Increasing evidence from human studies and preclinical experiments suggests that the gut microbiome may modulate the efficacy of T cell-driven cancer immunotherapies, such as immune checkpoint blockade.
Immunotherapy with CD19 chimeric antigen receptor (CAR)-T cell has opened up new treatment options for patients with certain forms of refractory and relapsing B-cell leukemias or lymphomas. But the therapy is hampered by considerable heterogeneity in responses. Complete and long-term remission is only achieved in up to 40% of patients.
Researchers from multiple centers in Germany and the United States, led by Eran Elinav, director of the DKFZ-Weizmann Institute of Science’s Microbiome & Cancer Bridging Division, have found that the gut microbiome may modulate the efficacy of CD19 CAR-T cell immunotherapy in patients with B-cell leukemias and lymphomas.
This largest prospective study of its kind has followed 172 lymphoma patients previously failing multiple rounds of chemotherapy, from before CAR-T immunotherapy initiation until two years later.
Interestingly, 20% of patients receiving a subset of broad-spectrum ("high-risk") antibiotics, such as meropenem, piperacillin–tazobactam or cefepime, featured an altered clinical response to subsequent CAR-T therapy, compared to patients who received other antibiotics and patients who were not treated with antibiotics prior to therapy.
However, this antibiotics-associated reduced CAR-T therapy response was not driven by the effects of the antibiotics themselves, but rather by the fact that patients treated with "high-risk" antibiotics before initiation of CAR-T therapy tended to have higher pre-therapy tumor burden and systemic inflammation as compared to non-antibiotics-treated patients. These adverse pre-treatment conditions rendered subsequent CAR-T therapy less effective.
Importantly, exclusion of these confounding "high-risk" antibiotics-treated patients from the analysis enabled the researchers to identify strong and previously masked associations between the pre-CAR-T therapy gut microbiome and subsequent clinical response to immunotherapy (including patients‘ survival).
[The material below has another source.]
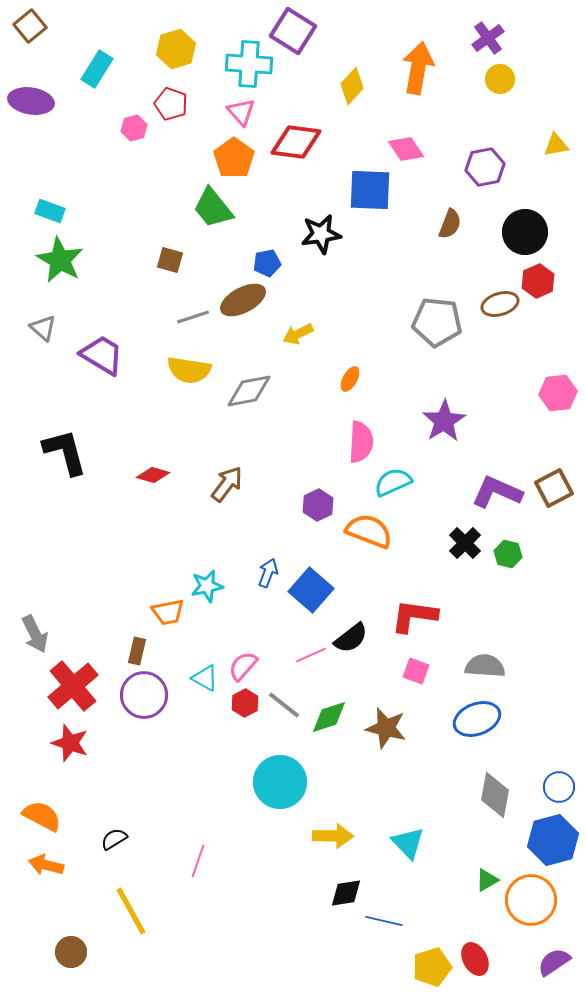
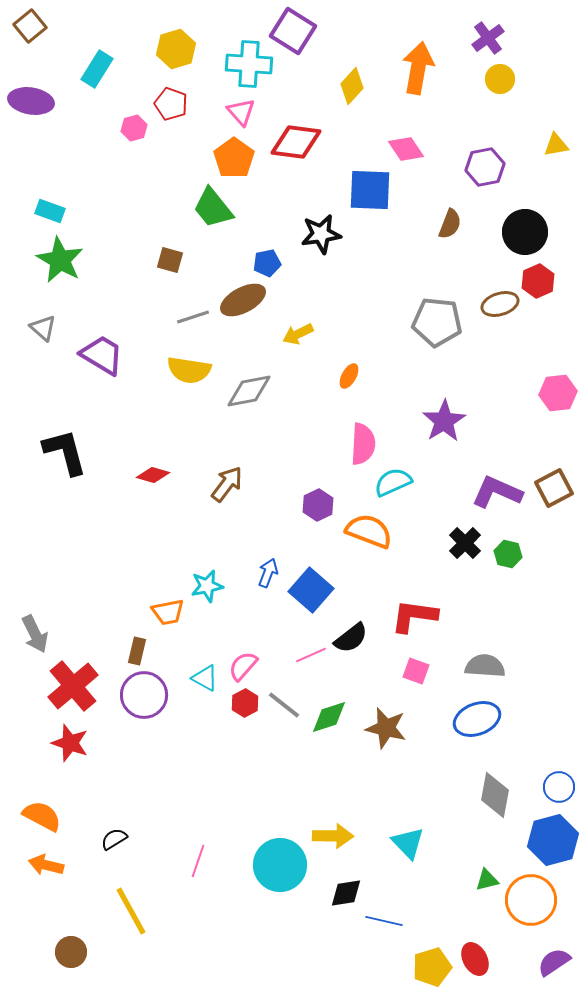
orange ellipse at (350, 379): moved 1 px left, 3 px up
pink semicircle at (361, 442): moved 2 px right, 2 px down
cyan circle at (280, 782): moved 83 px down
green triangle at (487, 880): rotated 15 degrees clockwise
To further strengthen the connections between the starting microbiome and CAR-T efficacy across geography, diet, and and other 'local' confounders, the researchers next used machine learning models trained on the German patients and then applied as a validation on the respective American patients. Importantly, the models were able to potently predict therapy outcomes, but only upon exclusion of patients exposed to "high-risk" antibiotics.
In other words, the study showed that the pre-therapy gut microbiome in lymphoma patients can help predict their response to subsequent CD19 CAR-T therapy across populations, unless their microbiome is disrupted by broad-spectrum antibiotics.
The researchers identified several key microbiome features enabling the prediction of CAR-T efficacy, including species of Bacteroides, Ruminococcus, Eubacterium, and Akkermansia. Of these, Akkermansia was also associated with higher baseline peripheral T cell levels in these patients.
In all, the study reveals strong associations between microbiomes and CAR-T outcomes, which first author Christoph Stein-Thoeringer (now professor at the University Medical Center Tübingen, Germany) believes may contribute to the development of microbiome-based predictions of CAR-T cell immunotherapy outcomes.
Additionally, findings from this study may make it possible to better understand the differential CAR-T cell activation, persistence, and clinical efficacy in different patients. The study also highlights the need for further investigation into the causal nature of the relationship between the gut microbiome and cancer immunotherapy outcomes.
"These exciting findings", states Prof. Elinav, "exemplify the potential of our unique microbiome signatures to be harnessed as possible markers of disease and treatment responsiveness in multiple human disorders, including cancer. With further research we hope that microbiome-based diagnostics and therapies will be incorporated into the precision oncology field."